Last month I blogged about defining SAS/IML functions that have default parameter values. This language feature, which was introduced in SAS/IML 12.1, enables you to skip arguments when you call a user-defined function.
The same technique enables you to define optional parameters. Inside the function, you can determine whether the optional parameter was specified by using the ISSKIPPED function.
Print the first few rows of a matrix
For example, suppose you want to implement a module that prints the first few rows of a matrix. By default, you want to print five rows. However, you also want to support printing a specified number of rows. You can implement a module that does this task by using the new 12.1 syntax for specifying default parameter values. The UNIX operating system has a command that called head that prints the first few rows of a file, so I'll use the same name for this module. A first attempt might be as follows:
proc iml; start head1(x, n=min(5,nrow(x))); /* 1st attempt: one arg with default value */ print (x[1:n,]); finish; x = shape(1:36, 9); /* test matrix is 9 x 4 */ run head1(x); /* print first 5 rows (default) */ run head1(x, 3); /* print first 3 rows */
The HEAD1 module works as advertise: it prints five rows by default, but also enables you to specify the number of rows. Notice the way that I specified the default value for the second argument (n). In the START statement, I put an equal sign (=) after the name of the argument and then I specified an expression that determines the default value. For this example, the expression contains a call to the MIN function in order to support matrices that have fewer than five rows. In other words, the default value for n depends on the size of x, the first argument. The value for n is determined as follows:
- If the module is called with two arguments, then n is assigned the value of the second specified argument. The expression that computes the default value is ignored.
- If the module is called with one argument, then n is assigned a default value, which is determined by evaluating the expression min(5, nrow(x)). When x has five or more rows, then n = 5. When x has fewer than five rows, n is assigned to be the number of rows in x.
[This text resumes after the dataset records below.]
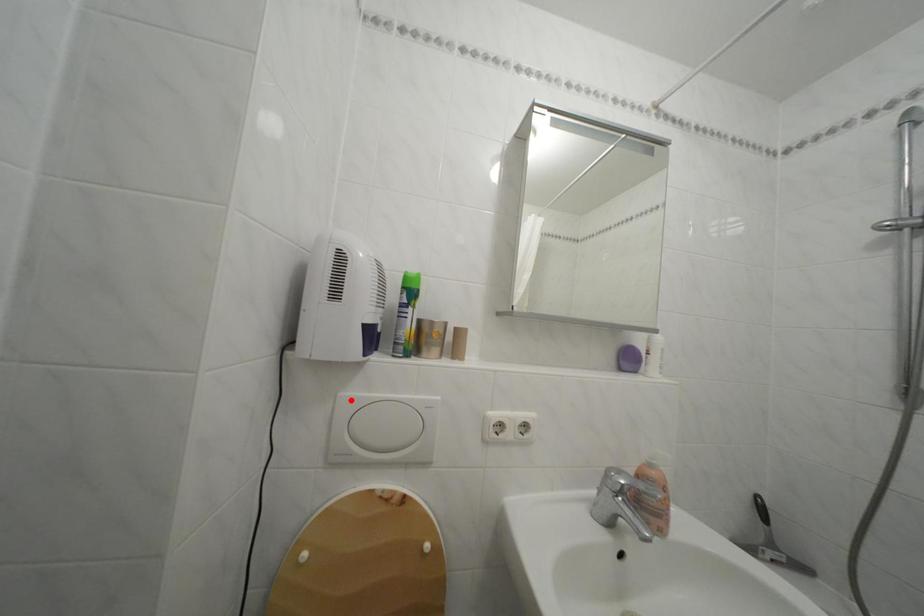
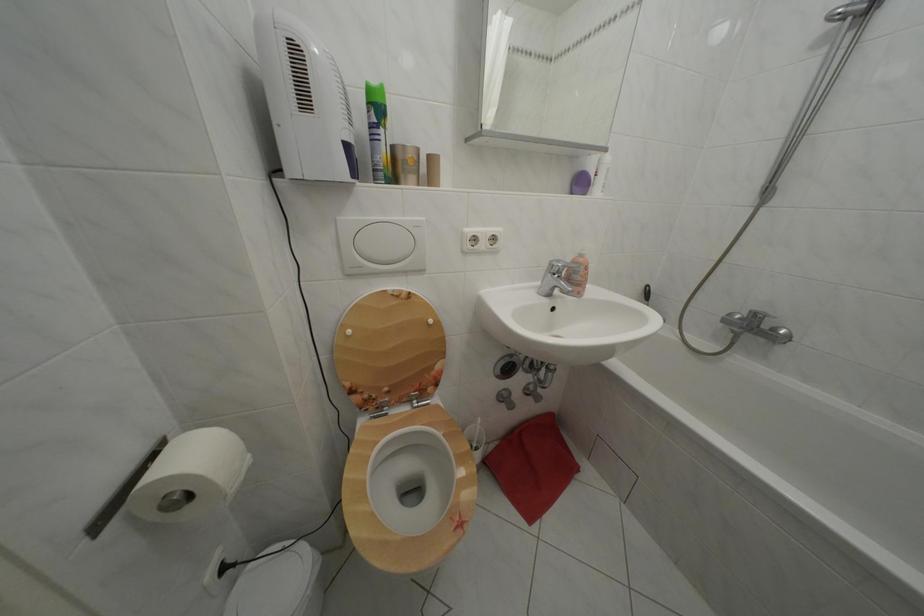
Locate, in the second image, the point that corresponds to the highlighted location in the first image.

(348, 225)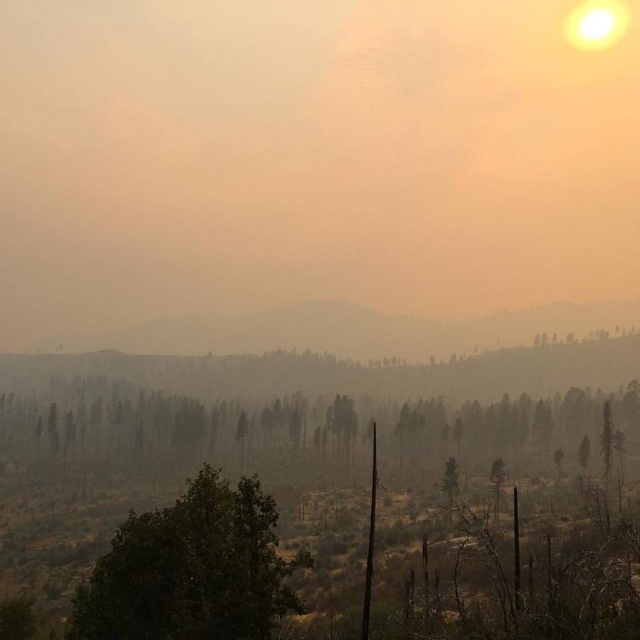
Question: Considering the relative positions of green matte trees at center and green leafy tree at center in the image provided, where is green matte trees at center located with respect to green leafy tree at center?

Choices:
 (A) left
 (B) right

Answer: (B)

Question: Which point is farther to the camera?

Choices:
 (A) (216, 582)
 (B) (28, 451)

Answer: (B)

Question: Is green matte trees at center below green leafy tree at center?

Choices:
 (A) yes
 (B) no

Answer: (B)

Question: Which point is farther to the camera?

Choices:
 (A) 214,582
 (B) 508,444

Answer: (B)

Question: Can you confirm if green matte trees at center is positioned to the right of green leafy tree at center?

Choices:
 (A) yes
 (B) no

Answer: (A)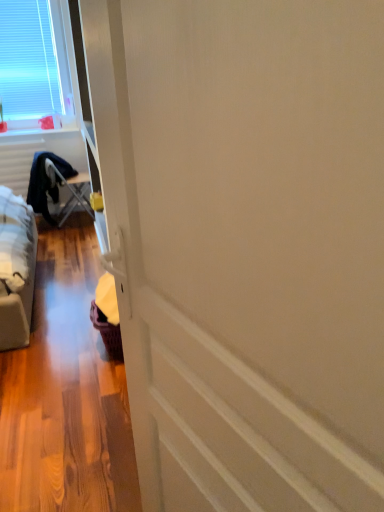
Question: Considering the relative sizes of metallic silver folding table at left and white plastic window at upper left in the image provided, is metallic silver folding table at left wider than white plastic window at upper left?

Choices:
 (A) yes
 (B) no

Answer: (A)

Question: Is white plastic window at upper left a part of metallic silver folding table at left?

Choices:
 (A) no
 (B) yes

Answer: (A)

Question: From a real-world perspective, is metallic silver folding table at left physically above white plastic window at upper left?

Choices:
 (A) yes
 (B) no

Answer: (B)

Question: Are metallic silver folding table at left and white plastic window at upper left beside each other?

Choices:
 (A) no
 (B) yes

Answer: (A)

Question: From the image's perspective, would you say metallic silver folding table at left is positioned over white plastic window at upper left?

Choices:
 (A) no
 (B) yes

Answer: (A)

Question: Would you consider metallic silver folding table at left to be distant from white plastic window at upper left?

Choices:
 (A) no
 (B) yes

Answer: (A)

Question: Is white plastic window at upper left far from metallic silver folding table at left?

Choices:
 (A) no
 (B) yes

Answer: (A)

Question: Can you confirm if white plastic window at upper left is thinner than metallic silver folding table at left?

Choices:
 (A) yes
 (B) no

Answer: (A)

Question: Would you say white plastic window at upper left is outside metallic silver folding table at left?

Choices:
 (A) no
 (B) yes

Answer: (B)

Question: Is metallic silver folding table at left at the back of white plastic window at upper left?

Choices:
 (A) no
 (B) yes

Answer: (A)

Question: Considering the relative sizes of white plastic window at upper left and metallic silver folding table at left in the image provided, is white plastic window at upper left smaller than metallic silver folding table at left?

Choices:
 (A) no
 (B) yes

Answer: (B)

Question: From a real-world perspective, is white plastic window at upper left under metallic silver folding table at left?

Choices:
 (A) no
 (B) yes

Answer: (A)

Question: In terms of height, does white plastic window at upper left look taller or shorter compared to metallic silver folding table at left?

Choices:
 (A) tall
 (B) short

Answer: (A)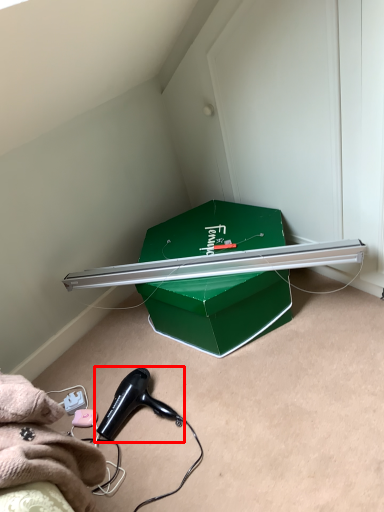
Question: From the image's perspective, where is hair drier (annotated by the red box) located in relation to box in the image?

Choices:
 (A) below
 (B) above

Answer: (A)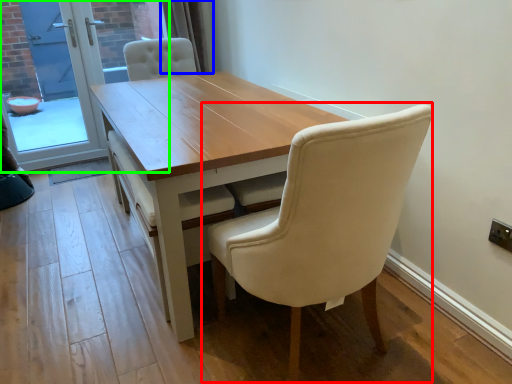
Question: Which object is the closest to the chair (highlighted by a red box)? Choose among these: curtain (highlighted by a blue box) or screen door (highlighted by a green box).

Choices:
 (A) curtain
 (B) screen door

Answer: (A)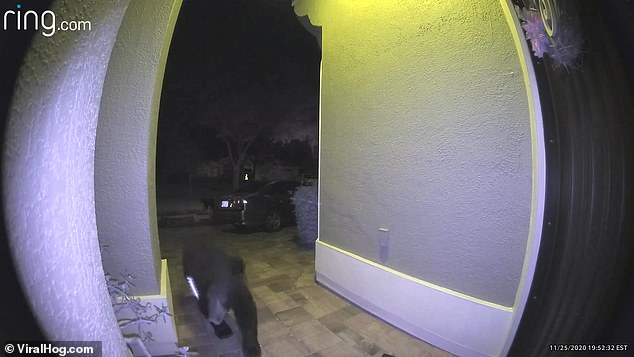
At what (x,y) coordinates should I click in order to perform the action: click on dark brown door. Please return your answer as a coordinate pair (x, y). Image resolution: width=634 pixels, height=357 pixels. Looking at the image, I should click on (593, 191).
Specifying a complicated default value
In this example, the default value of the n argument was moderately complicated, but I could still specify it by using a single expression. If the default value requires executing several statements, then you can't specify the value on the START statement. Instead, use an equal sign to specify that the argument is optional, and use the ISSKIPPED function to check whether the argument was specified or whether it should receive a default value, as follows:
start head2(x, n=); /* 2nd attempt: one optional arg */ if isskipped(n) then do; /* use as many statements as necessary to assign a default value */ n = min(5,nrow(x)); end; print (x[1:n,]); finish;
Optional arguments without default values
Suppose that you want to modify the HEAD1 module so that it supports printing a matrix by using a specified SAS format. By default, you want to print the first few matrix rows by using the default SAS/IML format. However, you want to optionally specify a format.
In this scenario, there is no appropriate default value for the format. To specify that an argument is optional (but does not receive a default value), place an equal sign (=) after the argument in the START statement. You can use the ISSKIPPED function to detect whether the optional argument was specified, as follows:
/* n has a default value; format is optional */ start head(x, n=min(5,nrow(x)), format=); labl = "head (rows=" + strip(char(n)) + ")"; /* construct label */ if isskipped(format) then print (x[1:n,])[label=labl]; /* print with default format */ else do; y = putn(x[1:n,], format); /* apply specified format */ print y[label=labl]; /* print formatted matrix */ end; finish; run head(x) format="4.2"; /* specify a format */
Inside the HEAD module, the ISSKIPPED function determines at run time whether the third argument was specified. If not, then the PRINT statement prints the first few rows of the matrix. (The default SAS/IML format is used.) If the third argument is specified, then the PUTN statement applies the specified format to the first few rows and prints the result.
Optional arguments can be a powerful tool. Default arguments make it easier to call a function because the user needs to specify only a small number of the possible options to the function. As this example shows, default values can depend on run time values of other arguments. Default arguments are one of my favorite features in SAS/IML 12.1. I hope that you find them as useful as I do!